## DATA TO PROCESS
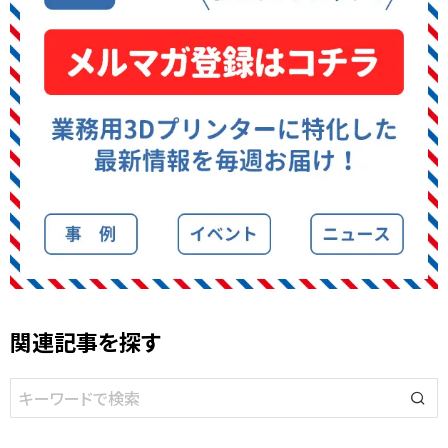
関連記事を探す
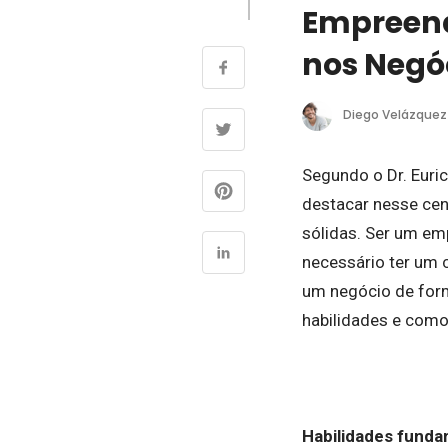
Empreend
nos Negó
Diego Velázquez
Segundo o Dr. Euri
destacar nesse cen
sólidas. Ser um em
necessário ter um 
um negócio de form
habilidades e como
Habilidades funda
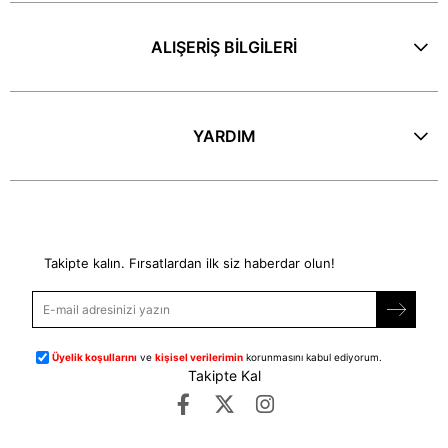
ALIŞERİŞ BİLGİLERİ
YARDIM
E-Bülten
Takipte kalın. Fırsatlardan ilk siz haberdar olun!
Üyelik koşullarını
ve
kişisel verilerimin
korunmasını kabul ediyorum.
Takipte Kal
©
dipmoda.com
- Tüm Hakları Saklıdır.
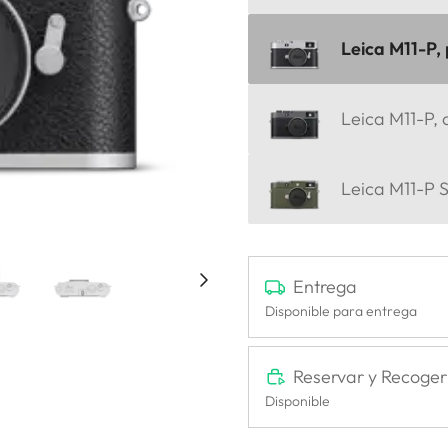
Leica M11-P,
Leica M11-P,
Leica M11-P S
Entrega
Disponible para entrega
Reservar y Recoger
Disponible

## REQUEST
Look for the word "Takipte" in every line of the listing and copy the lines that have it.

## RESPONSE AREA
Takipte kalın. Fırsatlardan ilk siz haberdar olun!
Takipte Kal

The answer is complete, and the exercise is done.